'''

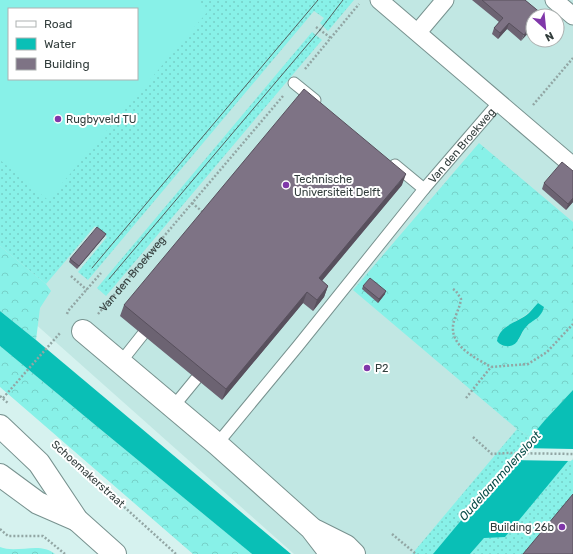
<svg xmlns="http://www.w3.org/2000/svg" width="573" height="554" font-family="Rubik,sans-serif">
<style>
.built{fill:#c1e7e3;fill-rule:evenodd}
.grass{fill:url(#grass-dots);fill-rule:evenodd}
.forest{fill:url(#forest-crowns);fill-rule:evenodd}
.pitch{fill:#88f1e8;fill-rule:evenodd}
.water{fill:#09bfb6}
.pier{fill:#d6f2ef}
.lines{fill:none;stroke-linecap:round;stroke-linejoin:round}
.service-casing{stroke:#78928f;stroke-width:13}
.pedestrian-casing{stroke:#78928f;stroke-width:19}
.minor-casing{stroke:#78928f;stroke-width:24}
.secondary-casing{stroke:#78928f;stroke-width:24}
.path{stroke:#92a6a4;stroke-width:2.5;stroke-dasharray:2 2;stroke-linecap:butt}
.service{stroke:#fff;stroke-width:11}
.pedestrian{stroke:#fff;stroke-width:17}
.minor{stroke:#fff;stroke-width:22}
.secondary{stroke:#fff;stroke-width:22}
.tram{stroke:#52615f;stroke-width:1}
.wall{fill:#6c6372}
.shaded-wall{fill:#58505d}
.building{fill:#7e7385;stroke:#58505d}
.poi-dot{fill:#8037a9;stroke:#fff;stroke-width:1.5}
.labels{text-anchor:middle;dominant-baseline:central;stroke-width:4;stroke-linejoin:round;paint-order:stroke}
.poi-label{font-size:11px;fill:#333e3d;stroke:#fff;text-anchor:start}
.street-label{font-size:11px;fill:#333e3d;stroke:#fff}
.water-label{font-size:12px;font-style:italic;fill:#074b47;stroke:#fff}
</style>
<defs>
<pattern id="grass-dots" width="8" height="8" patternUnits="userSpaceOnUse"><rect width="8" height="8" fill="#88f1e8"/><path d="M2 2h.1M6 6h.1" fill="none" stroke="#76d0c8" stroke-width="1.8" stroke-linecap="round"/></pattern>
<pattern id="forest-crowns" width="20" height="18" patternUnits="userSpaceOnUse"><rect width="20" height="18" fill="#88f1e8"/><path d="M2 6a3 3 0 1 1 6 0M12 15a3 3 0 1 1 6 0" fill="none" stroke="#76d0c8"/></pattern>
</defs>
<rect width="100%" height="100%" fill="#d6f2ef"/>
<!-- built -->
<path class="built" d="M0,0H573V554H294L23,313L0,290ZM9,9H137V79H9ZM533,16H557V40H533Z"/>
<!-- grass -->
<g class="grass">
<path d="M0,0H354L328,31L320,23L324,18L314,11L88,280L78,272L107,237L95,226L46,284L0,246ZM9,9H137V79H9Z"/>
<polygon points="312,32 322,40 106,296 97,288"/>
<polygon points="517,429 531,438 433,554 412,554"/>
<polygon points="569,460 573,460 573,499 527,554 470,554 484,538"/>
</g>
<!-- forest -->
<g class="forest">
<path d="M479,143L573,222V390L545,420L531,438L517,429L353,290ZM533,308L530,324L526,326L518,341L498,336C506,322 523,321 533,308Z"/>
<polygon points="0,246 46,284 51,291 40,308 36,340 0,311"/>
<polygon points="0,346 94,424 252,554 193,554 0,387"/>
<path d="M0,547C17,554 40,541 55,554H0Z"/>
</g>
<!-- pitch -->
<path class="pitch" d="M0,0H197L209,10L48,200L0,160ZM9,9H137V79H9Z"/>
<!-- water -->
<g class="water">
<path d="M538,303L544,307C540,320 534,318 526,327C522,331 521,336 518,340C514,348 502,348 497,341C500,324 518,323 529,313C532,310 535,306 538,303Z"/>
<polygon points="0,311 36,340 291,554 252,554 94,424 0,346"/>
<polygon points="573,390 573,455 505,537 484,538 470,554 433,554 545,420"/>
</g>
<!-- pier -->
<polygon class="pier" points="520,448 573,449 573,458 571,461 509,460"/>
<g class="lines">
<!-- service casing -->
<g class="service-casing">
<g id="service">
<polyline points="294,83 315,100"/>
<polyline points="395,165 424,189"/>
<polyline points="120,363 143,334"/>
<polyline points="173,407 196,379"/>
<path id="s2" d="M217,444L298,346L424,189L499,102"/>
</g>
</g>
<!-- pedestrian casing -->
<g class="pedestrian-casing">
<g id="pedestrian">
<polyline points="379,0 573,166"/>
<polyline points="554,0 573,16"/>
<polyline points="418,32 445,0"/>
</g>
</g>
<!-- minor casing -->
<g class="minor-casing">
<g id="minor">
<polyline points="83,331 217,444 311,528 331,554"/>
<polyline points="316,531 346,546 354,554"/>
</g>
</g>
<!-- secondary casing -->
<g class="secondary-casing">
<g id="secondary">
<polyline points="0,426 39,463 77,520 115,554"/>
<polyline points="0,475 38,503 77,520"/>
</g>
</g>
<!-- path -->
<g class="path">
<polyline points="316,27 331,38"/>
<polyline points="305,69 359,4"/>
<polyline points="533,105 573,58"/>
<polyline points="192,203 204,213"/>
<polyline points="71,276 87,290"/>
<path d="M453,289L456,291L461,299C460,308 454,317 453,326C451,347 476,358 491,367"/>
<polyline points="67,314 68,311 101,273"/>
<path id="s1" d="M98,314L283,96"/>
<polyline points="0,396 9,404"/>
<polyline points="3,398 60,333"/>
<polyline points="466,398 491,367 528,364 547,352 573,324"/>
<polyline points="473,437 492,454 508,453 573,454"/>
<polyline points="56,445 176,554"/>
<polyline points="0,529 8,536 43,536 65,554"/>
<polyline points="392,534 416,554"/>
</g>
<!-- service -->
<use href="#service" class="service"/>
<!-- pedestrian -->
<use href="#pedestrian" class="pedestrian"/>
<!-- minor -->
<use href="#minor" class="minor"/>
<!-- secondary -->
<use href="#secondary" class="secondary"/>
<!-- tram -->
<g class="tram">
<polyline points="92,268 318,0"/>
<polyline points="109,279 320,30 343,0"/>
</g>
</g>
<!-- wall -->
<g class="wall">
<polygon points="472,0 525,0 542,14 541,16 533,16 521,41 507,29 498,39 492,34 494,28 499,22"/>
<polygon points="573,171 573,202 566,210 542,189 544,183"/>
<polygon points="402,185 322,281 328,286 324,297 313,311 303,303 222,400 120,316 124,305"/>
<polygon points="106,234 104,237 77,269 69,262 70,259"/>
<polygon points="363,286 385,294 378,303 362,289"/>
</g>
<!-- shaded-wall -->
<g class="shaded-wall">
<polygon points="509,23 507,29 498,39 500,33"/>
<polygon points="533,24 533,28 521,41 524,35"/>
<polygon points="406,174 402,185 315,289 319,278"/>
<polygon points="573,198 573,202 566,210 568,204"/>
<polygon points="106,234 104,237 77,269 79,266"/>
<polygon points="328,286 324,297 313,311 317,300"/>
<polygon points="386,291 385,294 378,303 379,299"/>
<polygon points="307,292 303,303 222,400 226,389"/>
</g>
<!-- building -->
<g class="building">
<polygon points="482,0 525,0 542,14 540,16 533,16 533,24 524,35 509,23 500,33 494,28 503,18"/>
<polygon points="304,89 406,174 319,278 328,286 317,300 307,292 226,389 124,305"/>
<polygon points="562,162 573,171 573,198 568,204 544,183"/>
<polygon points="97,227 106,234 79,266 70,259"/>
<polygon points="370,278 386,291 379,299 363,286"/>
<polygon points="573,494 573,554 523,554"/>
</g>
<!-- markers -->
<g class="poi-dot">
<circle cx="58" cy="119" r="4"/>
<circle cx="286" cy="185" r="4"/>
<circle cx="367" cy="368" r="4"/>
<circle cx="562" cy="527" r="4"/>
</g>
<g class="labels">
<!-- poi labels -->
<g class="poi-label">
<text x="66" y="119">Rugbyveld TU</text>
<text x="294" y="179">Technische<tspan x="294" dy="13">Universiteit Delft</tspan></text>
<text x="375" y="368">P2</text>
<text x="554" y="527" text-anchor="end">Building 26b</text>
</g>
<!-- street labels -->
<g class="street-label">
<text stroke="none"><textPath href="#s2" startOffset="386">Van den Broekweg</textPath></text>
<text stroke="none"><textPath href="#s1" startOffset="53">Van den Broekweg</textPath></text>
<text transform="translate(88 474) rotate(42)">Schoemakerstraat</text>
</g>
<!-- water labels -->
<g class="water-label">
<text transform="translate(500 476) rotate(-48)">Oudelaanmolensloot</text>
</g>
</g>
<!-- legend -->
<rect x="8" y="8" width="130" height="72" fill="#ffffff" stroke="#adb2b1"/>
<rect x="16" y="21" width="20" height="6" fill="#ffffff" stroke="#adb2b1"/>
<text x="44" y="28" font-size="12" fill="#333e3d">Road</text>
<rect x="16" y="38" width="20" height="12" fill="#09bfb6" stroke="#adb2b1"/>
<text x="44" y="48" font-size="12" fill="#333e3d">Water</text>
<rect x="16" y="58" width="20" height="12" fill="#7e7385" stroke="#adb2b1"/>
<text x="44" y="68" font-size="12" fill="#333e3d">Building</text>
<!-- north arrow -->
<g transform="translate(545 28) rotate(153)"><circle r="19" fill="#ffffff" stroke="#adb2b1"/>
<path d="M0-3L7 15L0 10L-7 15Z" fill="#8037a9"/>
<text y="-6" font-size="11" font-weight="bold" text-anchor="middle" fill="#333e3d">N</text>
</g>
</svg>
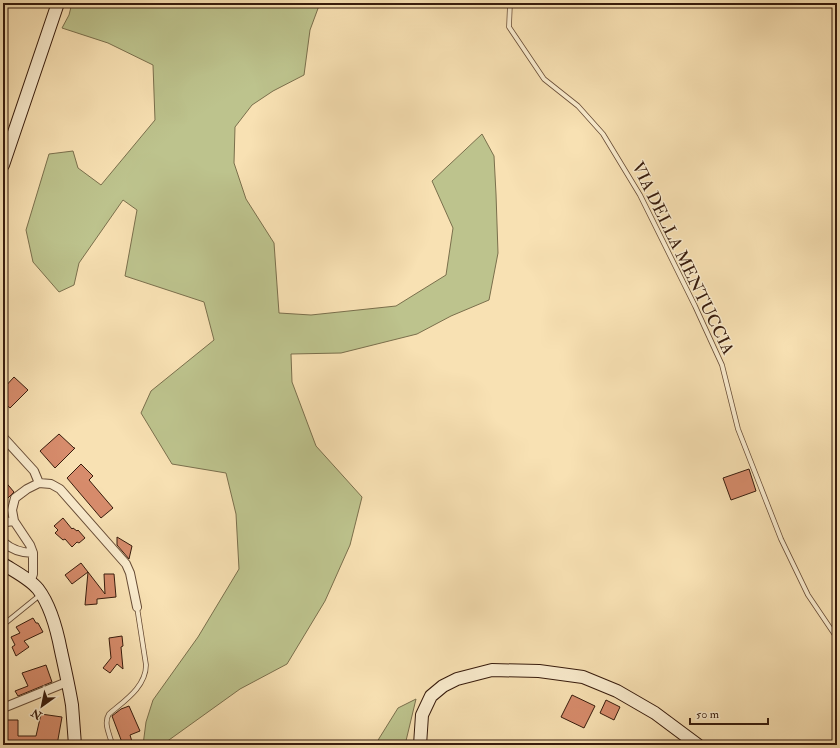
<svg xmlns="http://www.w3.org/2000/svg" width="840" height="748" viewBox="0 0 840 748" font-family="'IM FELL Double Pica',serif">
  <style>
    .green { fill: #bdc38d; stroke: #7a6f4c }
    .building { fill: #d78c6c; stroke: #371b0c }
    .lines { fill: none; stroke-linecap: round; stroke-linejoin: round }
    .lane-casing { stroke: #674c36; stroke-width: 5.5 }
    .street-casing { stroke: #674c36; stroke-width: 10 }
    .secondary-casing { stroke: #371b0c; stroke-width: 14 }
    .lane { stroke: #faecce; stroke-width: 4 }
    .street { stroke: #faecce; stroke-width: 8 }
    .secondary { stroke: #faecce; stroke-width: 12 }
    .labels { text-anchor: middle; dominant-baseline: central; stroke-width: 3; stroke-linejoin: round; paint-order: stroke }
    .street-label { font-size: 17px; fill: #371b0c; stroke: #faecce }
  </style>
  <rect width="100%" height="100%" fill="#f8e1b3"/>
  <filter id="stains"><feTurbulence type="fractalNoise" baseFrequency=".005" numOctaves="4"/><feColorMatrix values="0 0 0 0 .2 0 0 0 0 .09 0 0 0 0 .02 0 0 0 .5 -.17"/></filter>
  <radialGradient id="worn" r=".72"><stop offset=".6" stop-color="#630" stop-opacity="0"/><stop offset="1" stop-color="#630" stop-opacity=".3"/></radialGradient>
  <path class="green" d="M72,3h248l-10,27 -6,45 -31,16 -21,14 -17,22 -1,36 12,36 28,44 5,70 32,2 85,-9 50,-31 7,-47 -21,-47 50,-47 12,22 2,38 2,59 -9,47 -38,16 -34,18 -76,19 -50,1 1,28 24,64 46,51 -12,48 -25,56 -38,63 -47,25 -78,56h-19l3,-23 7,-22 45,-63 41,-68 -3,-55 -10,-41 -54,-9 -31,-51 10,-22 63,-51 -10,-38 -79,-26 12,-66 -14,-10 -44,63 -5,22 -15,7 -26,-30 -7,-32 23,-76 24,-3 5,17 23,17 54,-65 -2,-55 -45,-22 -46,-15 7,-13z
    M416,699l-11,46h-30l23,-37z"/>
  <path class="building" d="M14,377l14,13 -18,18 -7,-6v-13z
    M59,434l15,14h1l-20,20 -15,-17z
    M81,464l12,12 -4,4 24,28 -12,10 -34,-40z
    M749,469l7,22 -25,9 -8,-22z
    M3,479l11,13 -11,11z
    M63,518l9,11 1,-1 4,3 1,-1 7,8 -6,5 -2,-1 -5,5 -7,-8 -2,1 -8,-7 3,-3 -4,-4z
    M117,537l15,9 -3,13 -12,-14z
    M81,563l24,31 -1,-20h10l2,23 -19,2v5l-12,1 3,-33 -16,12 -7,-9z
    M33,618l3,5h2l5,9 -19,9 5,6 -13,9 -4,-9 3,-2 -4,-8 9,-4 -4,-6z
    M122,636l1,10 -2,1 2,22 -6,-5 -7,9 -7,-5 8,-10 -2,-20z
    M46,665l6,17 -34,14 -3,-5 13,-5 -6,-13z
    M572,695l23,11 -11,22 -23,-11z
    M606,700l14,7 -6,13 -14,-7z
    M129,706l11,25 -10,4 3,10h-10l-11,-29 9,-7z
    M41,714l21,3 -5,28h-54v-25h15v16h18z"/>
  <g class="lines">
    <defs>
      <path id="lane" d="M510,3l-1,24 35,52 34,27 25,28 37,61 55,111 27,59 16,64 43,110 27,56 29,43
        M3,625l37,-30
        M112,744c-2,-9 -9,-21 -3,-30 15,-13 37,-27 37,-49l-9,-58"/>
      <path id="street" d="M3,437l31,34 5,12
        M3,519l3,3 8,-1
        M3,542c9,8 19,11 30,11
        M30,582l3,-8v-21l-3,-8 -16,-24 -2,-11 3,-12 12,-9 12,-6 12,1 9,5 66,75 4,9 7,34
        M3,708l64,-26"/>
      <path id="secondary" d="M3,165l55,-162
        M3,564c11,7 27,15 35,25 13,17 19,41 23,62 4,18 8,36 11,54 1,13 2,27 3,40
        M420,745l2,-30 9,-19 12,-10 14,-7 35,-9 47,1 44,6 34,14 38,22 43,32"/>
    </defs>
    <use href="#lane" class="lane-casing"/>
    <use href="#street" class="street-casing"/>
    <use href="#secondary" class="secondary-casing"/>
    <use href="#lane" class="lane"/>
    <use href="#street" class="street"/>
    <use href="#secondary" class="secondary"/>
  </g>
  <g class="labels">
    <g class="street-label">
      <text transform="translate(683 258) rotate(64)">VIA DELLA MENTUCCIA</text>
    </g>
  </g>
  <rect width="840" height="748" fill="none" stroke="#f8e1b3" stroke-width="16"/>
  <rect x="4" y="4" width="832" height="740" fill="none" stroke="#371b0c" stroke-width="2"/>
  <rect x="8" y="8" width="824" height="732" fill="none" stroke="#371b0c"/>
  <g transform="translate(42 706) rotate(213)" stroke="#faecce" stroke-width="3" paint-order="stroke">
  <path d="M0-3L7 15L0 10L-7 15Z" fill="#371b0c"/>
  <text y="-6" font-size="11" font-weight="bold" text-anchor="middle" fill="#371b0c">N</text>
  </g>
  <path d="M690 718v6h78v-6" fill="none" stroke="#371b0c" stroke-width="2"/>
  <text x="696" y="718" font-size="12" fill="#371b0c" stroke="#faecce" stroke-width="3" paint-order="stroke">50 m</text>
  <rect width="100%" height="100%" filter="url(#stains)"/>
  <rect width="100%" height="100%" fill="url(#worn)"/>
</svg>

'''

#### Work instructions:
Your response should be each line that includes the word "worn", copied from the records.

#### Response:
  <radialGradient id="worn" r=".72"><stop offset=".6" stop-color="#630" stop-opacity="0"/><stop offset="1" stop-color="#630" stop-opacity=".3"/></radialGradient>
  <rect width="100%" height="100%" fill="url(#worn)"/>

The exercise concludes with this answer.